Tumore al seno metastatico (Foto free di mcmurryjulie da Pixabay

LA BIOPSIA LIQUIDA STA CAMBIANDO L’ONCOLOGIA MODERNA. OGGI UN SEMPLICE PRELIEVO DI SANGUE PUÒ AIUTARE A IDENTIFICARE MUTAZIONI TUMORALI, GUIDARE TERAPIE MIRATE E MONITORARE L’EVOLUZIONE DEL CANCRO. MA LA RAPIDITÀ DELL’INNOVAZIONE STA APRENDO NUOVE SFIDE CLINICHE, ORGANIZZATIVE ED ETICHE.

Perché la biopsia liquida è considerata una rivoluzione oncologica?

Negli ultimi anni la biopsia liquida è diventata uno dei temi più discussi nella medicina oncologica.

La possibilità di ottenere informazioni sul tumore attraverso un campione di sangue rappresenta infatti un cambio di paradigma rispetto alla biopsia tradizionale.
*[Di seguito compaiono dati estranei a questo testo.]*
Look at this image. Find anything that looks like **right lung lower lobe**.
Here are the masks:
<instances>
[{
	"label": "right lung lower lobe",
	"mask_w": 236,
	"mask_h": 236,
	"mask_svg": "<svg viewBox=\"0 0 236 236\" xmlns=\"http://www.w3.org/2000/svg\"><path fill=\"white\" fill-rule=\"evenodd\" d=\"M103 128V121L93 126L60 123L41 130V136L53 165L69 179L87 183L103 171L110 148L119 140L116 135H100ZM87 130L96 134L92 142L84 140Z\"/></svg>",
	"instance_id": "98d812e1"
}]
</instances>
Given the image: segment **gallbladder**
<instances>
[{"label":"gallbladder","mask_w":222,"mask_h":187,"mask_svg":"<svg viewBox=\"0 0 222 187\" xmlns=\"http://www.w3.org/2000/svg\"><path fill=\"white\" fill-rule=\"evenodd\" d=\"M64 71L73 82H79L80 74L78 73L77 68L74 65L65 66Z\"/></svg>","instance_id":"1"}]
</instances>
L’obiettivo non è sostituire completamente il tessuto tumorale, ma affiancarlo e, in alcuni casi, superarne i limiti.

Oggi molte neoplasie vengono trattate sulla base delle loro caratteristiche molecolari. Per questo identificare rapidamente mutazioni e alterazioni genetiche è diventato fondamentale. La biopsia liquida permette di intercettare queste informazioni in modo meno invasivo e spesso più rapido.
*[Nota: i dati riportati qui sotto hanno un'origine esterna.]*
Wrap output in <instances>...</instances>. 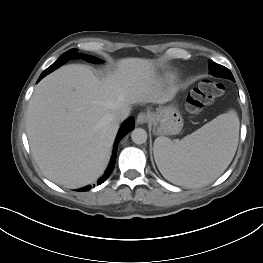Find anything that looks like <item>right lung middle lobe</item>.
Masks as SVG:
<instances>
[{
  "instance_id": "dd1d6c3e",
  "label": "right lung middle lobe",
  "mask_w": 263,
  "mask_h": 263,
  "mask_svg": "<svg viewBox=\"0 0 263 263\" xmlns=\"http://www.w3.org/2000/svg\"><path fill=\"white\" fill-rule=\"evenodd\" d=\"M77 49H70L68 52H66L64 55H62L60 58L62 60H65L67 61L68 59L70 58H74V57H82L84 60L88 61V62H91V63H98L99 60L96 59V58H93L91 56H88V55H79L77 53Z\"/></svg>"
}]
</instances>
Che cos’è esattamente la biopsia liquida?

La biopsia liquida consiste nell’analisi di fluidi biologici, soprattutto sangue, per individuare tracce del tumore. Nel sangue possono infatti circolare frammenti di DNA tumorale, cellule neoplastiche o altre molecole rilasciate dalla massa tumorale.
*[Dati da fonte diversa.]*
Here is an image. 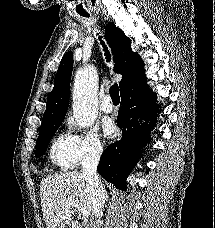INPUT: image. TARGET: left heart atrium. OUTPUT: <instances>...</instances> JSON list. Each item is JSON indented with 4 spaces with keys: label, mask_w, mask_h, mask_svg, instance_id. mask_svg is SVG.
<instances>
[{
    "label": "left heart atrium",
    "mask_w": 215,
    "mask_h": 228,
    "mask_svg": "<svg viewBox=\"0 0 215 228\" xmlns=\"http://www.w3.org/2000/svg\"><path fill=\"white\" fill-rule=\"evenodd\" d=\"M104 131L108 137H114L118 132L117 127L111 121L104 125Z\"/></svg>",
    "instance_id": "1"
}]
</instances>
Questi elementi vengono chiamati biomarcatori. Attraverso tecnologie avanzate di sequenziamento genetico è possibile identificare mutazioni specifiche e usarle per orientare le terapie.

In quali tumori viene già utilizzata?

Le applicazioni cliniche consolidate riguardano soprattutto tumori solidi avanzati o metastatici.

La biopsia liquida viene usata frequentemente nel tumore del polmone, della mammella, del colon-retto e in altre neoplasie in cui l’analisi molecolare è indispensabile per scegliere trattamenti a bersaglio molecolare. In molti casi il test su sangue viene utilizzato quando il tessuto tumorale è difficile da ottenere oppure insufficiente per ulteriori analisi.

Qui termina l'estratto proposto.